L'emblématique biscuit Oreo, avec sa crème onctueuse prise en sandwich entre deux disques de chocolat noir, est bien plus qu'une simple gourmandise. Il est devenu un sujet d'étude scientifique, une cible des préoccupations de santé publique et, plus récemment, le centre d'un scandale environnemental.

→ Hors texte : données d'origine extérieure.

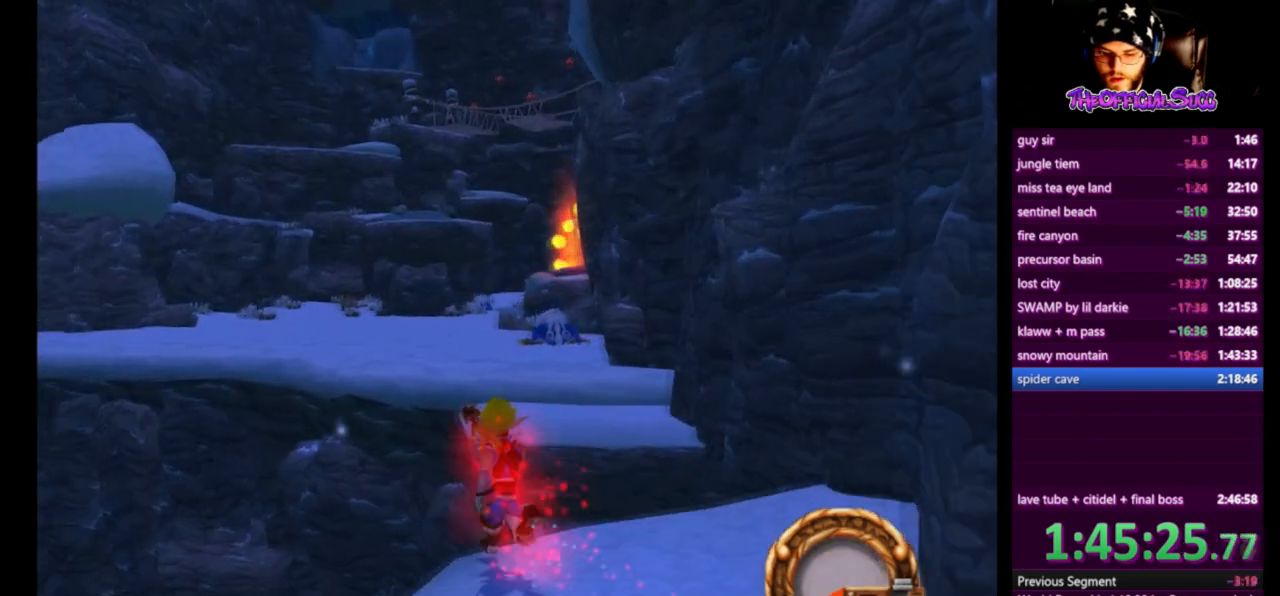
{"buttons": ["SQUARE"], "left_stick": "up", "right_stick": "center", "events": [[501, "SQUARE", "down"], [501, "right_stick", "center"]]}
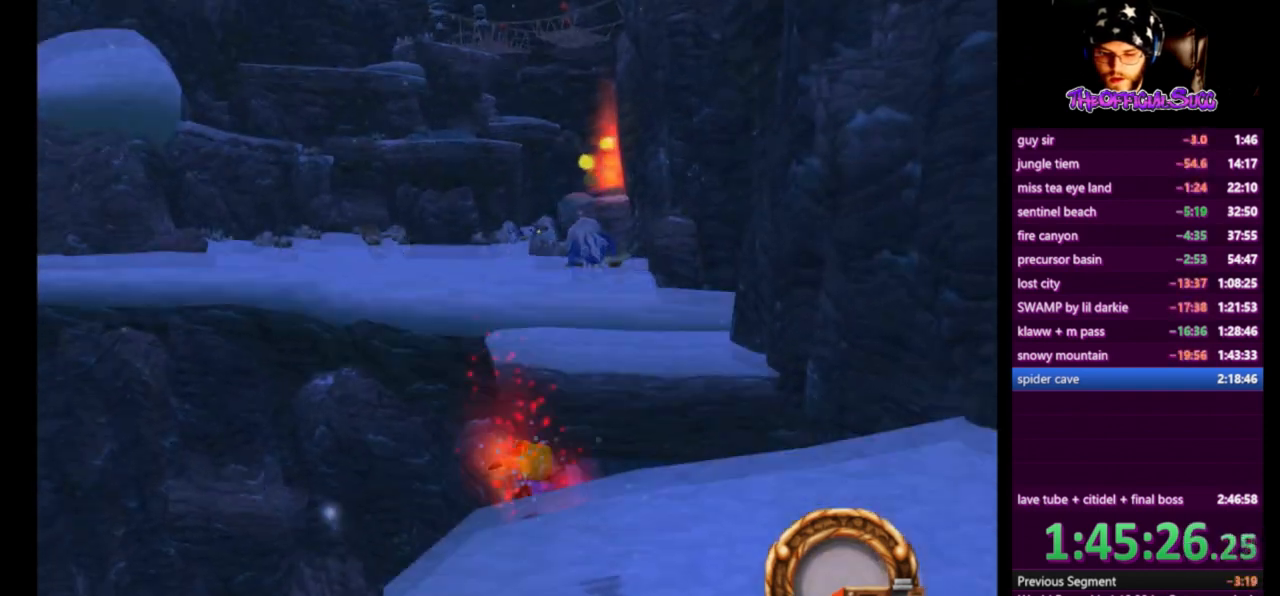
{"buttons": [], "left_stick": "up-right", "right_stick": "center", "events": [[41, "left_stick", "up-right"], [125, "CROSS", "down"], [291, "CROSS", "up"], [291, "SQUARE", "up"]]}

Cet article explore les différentes facettes de la fabrication industrielle des Oreo, de la physique des fluides à l'utilisation controversée d'ammoniac.
L'Oréologie : Quand l'Oreo Inspire la Science
Les Oreo ont suscité l'intérêt des scientifiques, notamment ceux du Massachusetts Institute of Technology (MIT), qui se sont penchés sur une question existentielle : pourquoi la crème des Oreo reste-t-elle systématiquement collée à une seule face lorsque l’on sépare les deux biscuits ? Cette interrogation a donné naissance à une nouvelle discipline, l'« oreologie », un clin d'œil à la rhéologie, la science qui étudie l'écoulement des liquides et des matériaux visqueux.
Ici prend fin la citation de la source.